What this task involves = The response should consist of the data below, copied exactly, with no pictures in it.

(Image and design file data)
^^^^^^^^^^^^^^^^

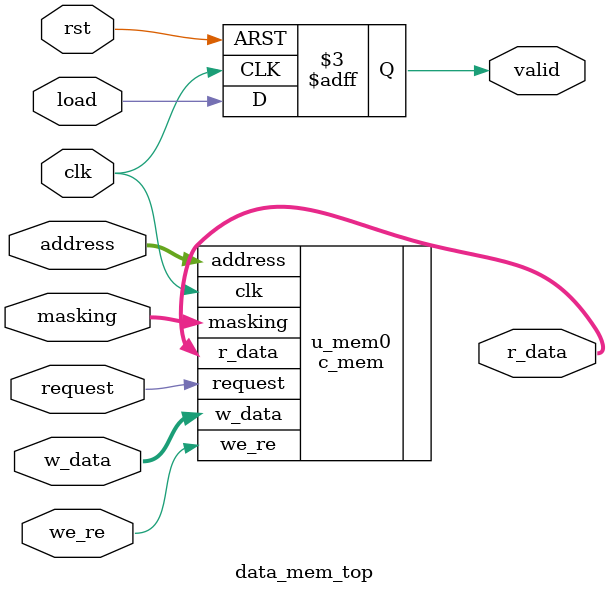
<source format=v>
module data_mem_top #(
    parameter INIT_MEM = 0
)(
    input wire rst,
    input wire clk,
    input wire request,
    input wire [7:0] address,
    input wire [31:0] w_data,
    input wire [3:0] masking,
    input wire we_re,
    input wire load,

    output reg valid,
    output wire [31:0] r_data
    );

    always @(posedge clk or negedge rst ) begin
        if(!rst)begin
            valid<=0;
        end
        else begin
            valid <= load;
        end
    end

    c_mem #(
      .INIT_MEM(INIT_MEM)
    )
    u_mem0 (
        .clk(clk),
        .we_re(we_re),
        .masking(masking),
        .address(address),
        .w_data(w_data),
        .request(request),
        .r_data(r_data)
    );
endmodule
</source>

^^^^^^^^^^^^^^^^

Solved exercise =
<source format=v>
module data_mem_top #(
    parameter INIT_MEM = 0
)(
    input wire rst,
    input wire clk,
    input wire request,
    input wire [7:0] address,
    input wire [31:0] w_data,
    input wire [3:0] masking,
    input wire we_re,
    input wire load,

    output reg valid,
    output wire [31:0] r_data
    );

    always @(posedge clk or negedge rst ) begin
        if(!rst)begin
            valid<=0;
        end
        else begin
            valid <= load;
        end
    end

    c_mem #(
      .INIT_MEM(INIT_MEM)
    )
    u_mem0 (
        .clk(clk),
        .we_re(we_re),
        .masking(masking),
        .address(address),
        .w_data(w_data),
        .request(request),
        .r_data(r_data)
    );
endmodule
</source>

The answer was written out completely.